The Cube is a really tactile thing, whether you’ve solved it or not everyone will know the feeling of rotating the cubies around. So we had a good feeling that if we could incorporate that kind of feature, we might have something.
Then it was a case of stepping back and taking a look at how we could re-imagine the tiles or cubies before combining the two elements together and that became Rubik’s Cage.
Did the constraints of the Design Challenge help or hinder the design process? Or make no difference at all!?
I think the most important thing the Design Challenge gave us was a deadline. We’re still very much a work for hire agency, and the vast majority of our work involves partnering with toy companies to help come up with and deliver great products. So setting aside time to develop ideas like this can be hard without a deadline.

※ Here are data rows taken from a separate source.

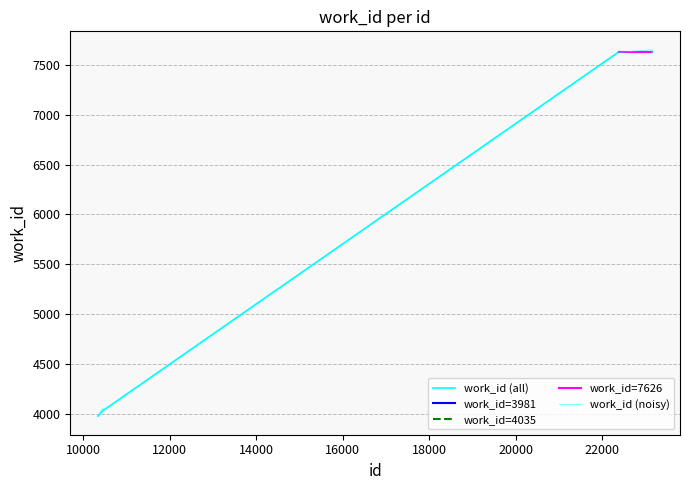

Does the chart display data point markers on the line(s)?

No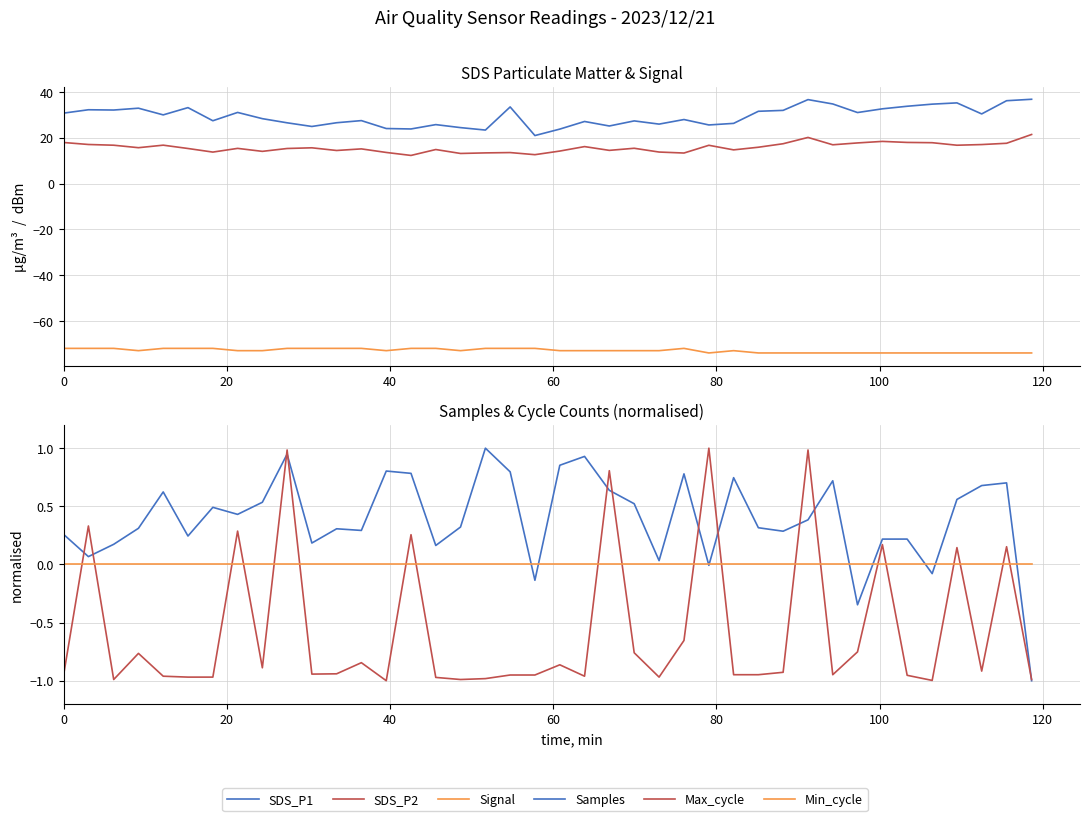

What is the value of the SDS_P1 point at the 24th from the left?

27.4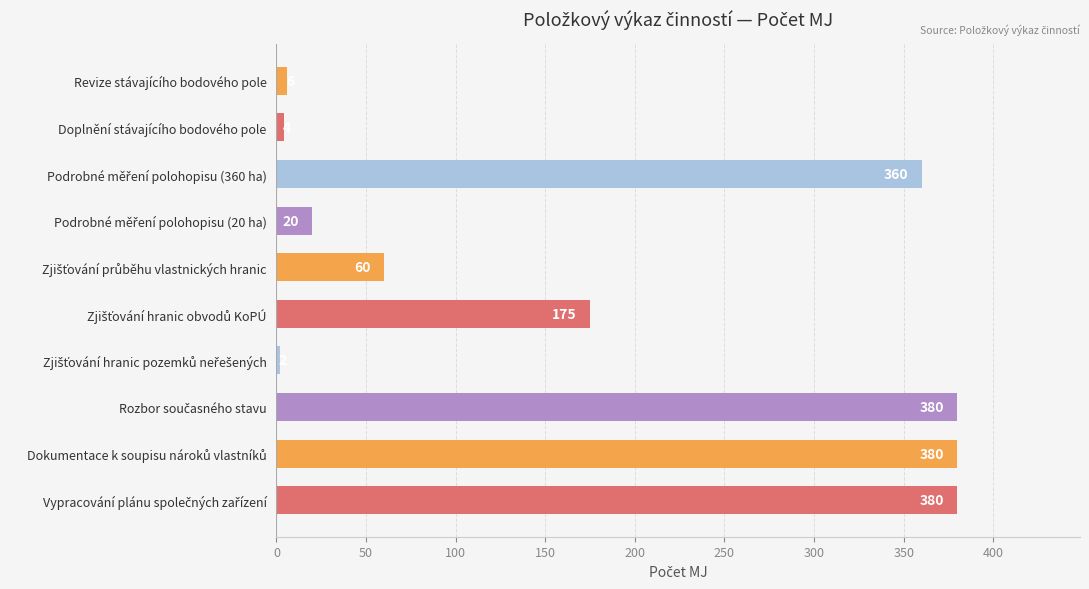

Reading top to bottom, list all the values displayed in this chart.

6	4	360	20	60	175	2	380	380	380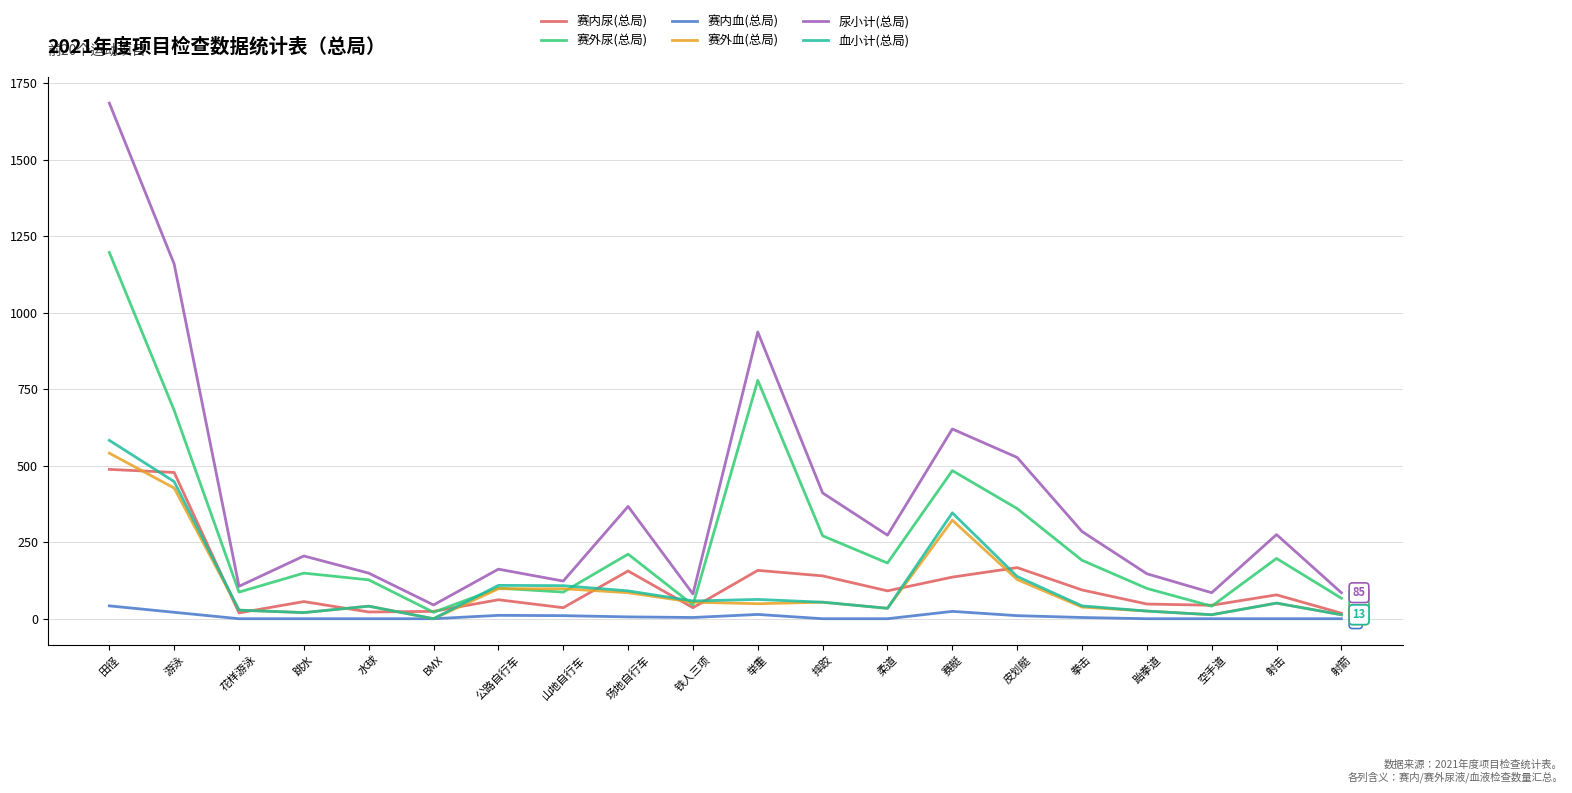

The 赛外尿(总局) series shows 271 at 摔跤. True or false?

True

On the one hand, it can be easy to put things off as you focus on the thing that’s currently in your headspace. The other danger is that you over work things and noodle it if you don’t put a hard stop on things. So the structure of the challenge always helps to give things a focus.
Does your approach to game design change much when dealing with a brand vs. original concepts?
Not really. At the core of a good item – branded or otherwise – there has to be a good idea. Without that spark it won’t work. Working on original concepts gives an amount of freedom to come up with a play pattern that might not fit a property or licence, but equally sometimes it’s good to have some boundaries to think within – but it’s all about the idea.
How do you fuel your creativity?
We kind of employ a conscious and unconscious approach to creativity.
The conscious side of things tends to be driven by pressure. We set aside specific amounts of time to consciously think around an idea, theme or brand. It’s not always specifically a workshop or ideation session. It might be that we just set a date to review ideas. I guess it’s going back to that idea of a deadline and focus.
On an unconscious level, it’s about switching on your brain to be open to ideas – you’re kind of thinking about everything, all of the time! So you might see a mechanism in a household appliance that could create a really cool play feature – but you kind of have to switch your brain on to make that leap and see the potential. It’s like Pinterest, but in your head, and is less about cool images and more about ideas.
So that, and coffee. Screen breaks help too. It’s important to walk away from things and come back to them. Often when you walk away it gives you an opportunity to find a new way into looking at a problem. If you keep looking at the same thing, you’ll keep doing the same thing.
Finally, are you any good at solving the Rubik’s Cube?
I think as a child I remember peeling the stickers off my brother’s Rubik’s Cube. They didn’t come off cleanly and I made a real mess of it. I don’t think that counts, does it? Luckily there are no stickers with Rubik’s Cage.